Tributes to bands that actually existing, to my mind, are providing a different proposition which is to hear those songs for less/ hear more often. When the Antarctic Monkeys came about I failed to see the need other than to enjoy the songs for less money. I guess it’s a win -win as the original act are having their songs promoted for them and it likely does mean more record sales.
What prompted you to form a band in tribute to the Smiths?
Going back to then – more than 11 years – at that time we felt our days of making original music had passed. I know I did. Yet the desire to perform in public still remained. In our case, our bass player had combined being in an original band (one in which I was in with him) along with several years in a tribute to the beautiful south/ Housemartins (called The Beautiful South). When they finished, coinciding with our original band the decision was made to form a tribute to our favourite band. Back then our template was a great tribute to The Jam called The Jamm. They seemed to combine the energy and passion of The Jam live with the look of the band, but it was the music rather than “the wigs” that mattered. And that was our thought. We didn’t want to do a silly, Harry-Hill style, tribute with props. We wanted to recreate what we saw when we (luckily) saw The Smiths back in the day, which was a great rock n roll band. No frills – just great songs performed with charisma, verve and energy.
I know other than The Smyths, you are in Beautiful Mechanica. In the latter you write original music. What do you personally get out of each and how are they different?
They are worlds apart. In the Smyths I have to be someone else and with that comes the straight jacket of being that other person. With my own work, the statements are mine and I have the freedom to be and say what I want.
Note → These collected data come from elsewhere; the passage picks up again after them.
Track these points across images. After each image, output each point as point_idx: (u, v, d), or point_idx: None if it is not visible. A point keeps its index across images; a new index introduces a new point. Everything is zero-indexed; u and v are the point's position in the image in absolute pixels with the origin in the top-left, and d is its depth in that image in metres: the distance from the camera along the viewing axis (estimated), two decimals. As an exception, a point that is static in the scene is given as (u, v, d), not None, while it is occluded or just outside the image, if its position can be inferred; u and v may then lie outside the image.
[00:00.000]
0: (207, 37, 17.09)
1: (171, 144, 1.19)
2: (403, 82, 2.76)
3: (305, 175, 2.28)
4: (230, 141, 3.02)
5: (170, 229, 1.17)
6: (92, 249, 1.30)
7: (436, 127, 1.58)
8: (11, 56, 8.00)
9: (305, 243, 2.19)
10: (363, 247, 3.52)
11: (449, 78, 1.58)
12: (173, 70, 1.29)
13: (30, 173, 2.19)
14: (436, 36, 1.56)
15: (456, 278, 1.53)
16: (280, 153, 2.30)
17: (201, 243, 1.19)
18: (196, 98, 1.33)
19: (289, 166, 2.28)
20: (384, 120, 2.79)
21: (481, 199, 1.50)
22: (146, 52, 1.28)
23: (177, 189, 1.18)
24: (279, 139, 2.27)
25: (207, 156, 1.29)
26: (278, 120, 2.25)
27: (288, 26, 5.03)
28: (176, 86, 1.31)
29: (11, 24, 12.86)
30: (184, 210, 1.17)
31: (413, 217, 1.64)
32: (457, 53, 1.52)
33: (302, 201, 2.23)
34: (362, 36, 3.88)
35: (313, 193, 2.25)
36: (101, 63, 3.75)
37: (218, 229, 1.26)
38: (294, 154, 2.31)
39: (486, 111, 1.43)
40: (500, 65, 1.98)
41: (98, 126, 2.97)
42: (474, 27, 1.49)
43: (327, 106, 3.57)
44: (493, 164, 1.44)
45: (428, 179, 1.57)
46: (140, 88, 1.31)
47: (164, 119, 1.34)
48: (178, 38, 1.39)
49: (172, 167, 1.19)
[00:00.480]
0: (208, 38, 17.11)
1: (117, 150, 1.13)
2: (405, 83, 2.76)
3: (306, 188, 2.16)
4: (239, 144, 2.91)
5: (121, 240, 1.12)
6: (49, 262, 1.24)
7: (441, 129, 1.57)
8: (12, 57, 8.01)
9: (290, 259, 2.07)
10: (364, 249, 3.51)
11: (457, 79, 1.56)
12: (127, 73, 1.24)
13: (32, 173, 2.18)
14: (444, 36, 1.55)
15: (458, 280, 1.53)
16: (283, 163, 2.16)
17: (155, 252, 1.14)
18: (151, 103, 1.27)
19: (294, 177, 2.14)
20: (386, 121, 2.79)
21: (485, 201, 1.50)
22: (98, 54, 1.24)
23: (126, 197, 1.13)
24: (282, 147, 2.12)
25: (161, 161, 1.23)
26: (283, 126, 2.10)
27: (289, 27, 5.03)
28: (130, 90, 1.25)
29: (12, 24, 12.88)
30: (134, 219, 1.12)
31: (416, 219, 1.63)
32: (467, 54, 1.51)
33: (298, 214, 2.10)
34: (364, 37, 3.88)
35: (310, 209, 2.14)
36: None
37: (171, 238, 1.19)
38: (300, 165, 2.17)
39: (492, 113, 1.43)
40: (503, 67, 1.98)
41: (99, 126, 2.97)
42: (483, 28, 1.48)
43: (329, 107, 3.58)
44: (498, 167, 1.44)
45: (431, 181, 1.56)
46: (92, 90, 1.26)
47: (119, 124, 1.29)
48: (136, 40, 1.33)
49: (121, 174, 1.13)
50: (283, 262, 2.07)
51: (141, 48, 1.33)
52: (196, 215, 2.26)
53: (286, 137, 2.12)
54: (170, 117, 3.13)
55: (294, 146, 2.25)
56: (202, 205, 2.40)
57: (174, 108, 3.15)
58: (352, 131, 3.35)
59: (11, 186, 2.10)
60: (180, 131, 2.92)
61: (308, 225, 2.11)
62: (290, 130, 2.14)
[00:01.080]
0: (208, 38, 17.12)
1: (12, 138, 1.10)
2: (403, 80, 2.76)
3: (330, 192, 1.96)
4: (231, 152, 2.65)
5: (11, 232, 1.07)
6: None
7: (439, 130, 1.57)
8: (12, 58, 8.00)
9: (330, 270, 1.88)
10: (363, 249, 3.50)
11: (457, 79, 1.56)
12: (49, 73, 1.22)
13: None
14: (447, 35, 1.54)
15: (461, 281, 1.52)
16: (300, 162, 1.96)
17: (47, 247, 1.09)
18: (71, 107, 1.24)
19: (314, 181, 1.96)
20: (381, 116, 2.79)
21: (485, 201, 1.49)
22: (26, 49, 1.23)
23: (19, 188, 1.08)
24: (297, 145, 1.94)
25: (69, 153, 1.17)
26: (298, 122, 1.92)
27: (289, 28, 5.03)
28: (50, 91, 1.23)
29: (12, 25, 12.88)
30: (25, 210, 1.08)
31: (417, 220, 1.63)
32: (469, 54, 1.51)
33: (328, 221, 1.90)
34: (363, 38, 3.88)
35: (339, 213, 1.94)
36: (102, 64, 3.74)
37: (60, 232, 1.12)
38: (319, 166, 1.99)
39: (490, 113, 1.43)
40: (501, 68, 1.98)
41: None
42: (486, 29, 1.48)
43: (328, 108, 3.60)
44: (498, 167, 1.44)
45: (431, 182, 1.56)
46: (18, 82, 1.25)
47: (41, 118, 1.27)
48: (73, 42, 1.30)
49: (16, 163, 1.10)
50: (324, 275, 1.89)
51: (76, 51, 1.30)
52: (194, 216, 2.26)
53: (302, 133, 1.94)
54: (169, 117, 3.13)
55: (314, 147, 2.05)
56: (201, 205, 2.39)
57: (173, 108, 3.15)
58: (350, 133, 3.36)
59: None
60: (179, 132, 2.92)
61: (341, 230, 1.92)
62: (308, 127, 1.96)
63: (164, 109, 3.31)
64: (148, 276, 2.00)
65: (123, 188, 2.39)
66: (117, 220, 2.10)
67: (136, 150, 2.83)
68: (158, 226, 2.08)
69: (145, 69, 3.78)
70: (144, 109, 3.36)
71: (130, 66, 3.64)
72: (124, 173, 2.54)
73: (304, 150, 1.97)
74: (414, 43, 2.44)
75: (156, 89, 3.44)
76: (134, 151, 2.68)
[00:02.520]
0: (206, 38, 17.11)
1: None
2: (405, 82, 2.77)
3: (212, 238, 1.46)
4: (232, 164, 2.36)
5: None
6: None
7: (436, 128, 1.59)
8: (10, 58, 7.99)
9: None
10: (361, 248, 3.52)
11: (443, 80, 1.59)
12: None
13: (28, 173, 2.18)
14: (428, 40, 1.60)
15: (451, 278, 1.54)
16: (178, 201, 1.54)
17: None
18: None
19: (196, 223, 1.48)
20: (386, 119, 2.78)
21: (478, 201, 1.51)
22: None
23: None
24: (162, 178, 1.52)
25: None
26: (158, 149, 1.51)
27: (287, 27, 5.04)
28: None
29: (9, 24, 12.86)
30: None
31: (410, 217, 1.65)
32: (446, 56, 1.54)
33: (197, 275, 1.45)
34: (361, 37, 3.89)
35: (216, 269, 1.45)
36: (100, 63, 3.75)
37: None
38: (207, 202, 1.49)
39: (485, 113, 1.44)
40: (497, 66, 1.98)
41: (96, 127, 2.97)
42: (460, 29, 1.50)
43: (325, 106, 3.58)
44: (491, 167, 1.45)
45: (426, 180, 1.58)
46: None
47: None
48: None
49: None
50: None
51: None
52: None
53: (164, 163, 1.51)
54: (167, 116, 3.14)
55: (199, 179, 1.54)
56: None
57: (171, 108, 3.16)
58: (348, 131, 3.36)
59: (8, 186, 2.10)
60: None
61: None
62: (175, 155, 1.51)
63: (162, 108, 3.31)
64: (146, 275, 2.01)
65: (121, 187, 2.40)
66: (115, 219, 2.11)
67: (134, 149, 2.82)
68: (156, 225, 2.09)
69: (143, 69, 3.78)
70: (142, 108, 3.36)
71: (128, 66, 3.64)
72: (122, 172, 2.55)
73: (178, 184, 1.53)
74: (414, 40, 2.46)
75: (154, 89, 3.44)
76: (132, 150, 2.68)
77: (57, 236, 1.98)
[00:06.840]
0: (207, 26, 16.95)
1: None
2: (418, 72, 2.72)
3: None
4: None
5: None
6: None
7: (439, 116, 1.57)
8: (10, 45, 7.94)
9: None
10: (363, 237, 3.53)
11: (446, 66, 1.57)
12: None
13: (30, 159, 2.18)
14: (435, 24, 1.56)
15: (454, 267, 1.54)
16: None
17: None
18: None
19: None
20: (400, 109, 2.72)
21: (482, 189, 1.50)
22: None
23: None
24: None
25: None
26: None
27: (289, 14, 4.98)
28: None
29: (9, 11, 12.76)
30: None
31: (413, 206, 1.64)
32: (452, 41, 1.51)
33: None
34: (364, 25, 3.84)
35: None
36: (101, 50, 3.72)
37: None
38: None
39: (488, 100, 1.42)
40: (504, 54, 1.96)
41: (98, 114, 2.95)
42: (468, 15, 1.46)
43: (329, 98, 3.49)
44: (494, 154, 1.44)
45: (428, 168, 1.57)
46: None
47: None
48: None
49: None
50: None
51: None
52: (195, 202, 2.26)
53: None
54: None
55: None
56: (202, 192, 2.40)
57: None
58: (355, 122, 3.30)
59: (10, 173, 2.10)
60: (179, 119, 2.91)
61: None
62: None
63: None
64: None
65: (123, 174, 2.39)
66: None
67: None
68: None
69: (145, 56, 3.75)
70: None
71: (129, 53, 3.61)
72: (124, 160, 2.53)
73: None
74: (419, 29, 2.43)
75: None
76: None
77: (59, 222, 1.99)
The constant in both is the attention to lyrics and their importance (though I could only hope of being anywhere as good as Morrissey in that regard) in songs that combine strong melody with emotion.
The interesting journey will be to see if they can co-exist. Were I already established, then perhaps it would be easier. Imagine, for example, if Jack White had a well-known and well liked “Roy Orbison show” that he wheeled out from time to time – that would be seen as an extension of his artistic ouevre. Having built The Smyths to be what it’s become I’d love for the tribute show to transform into something discussed by people as “I love beautiful mechanica – have you seen Graham’s Smiths show? I love that too”.
The Smyths are very popular. You played Glasto, for example. When the band formed, were you expecting this to be a long-term pursuit?
We remain constantly amazed at how big this is getting. No, I don’t think in our wildest dreams we could have imagined some of the things that have happened and indeed some of the very big opportunities that now lay before us as the pre-eminent tribute to The Smiths globally. I once said that a Smiths tribute could never become as big as one for The Beatles, Stones or Abba, for example.
Now, I’m not so sure. The first time “Las Vegas” was mentioned to us I realised just how big this could be. There are some big things in the pipeline. Vegas isn’t one for now, but taking the band overseas on a bigger scale than we have to date certainly is.
Has your relationship with the Smiths’ music changed after performing them yourself for years? Many musicians become tired of their own music, is it any different when you are a fan?
I guess it has, though in neither a negative or positive way. We know the songs now in an almost surgical way because we’ve studied those songs. Our memories of the songs are now more firmly tied to the live experience and less about how the songs bring back memories of the past – and remember these were the songs of our teenage years! Has something been lost to us because of that? I don’t know. What I would say is that we have the privilege of feeling about and knowing the songs more as the Smiths themselves would.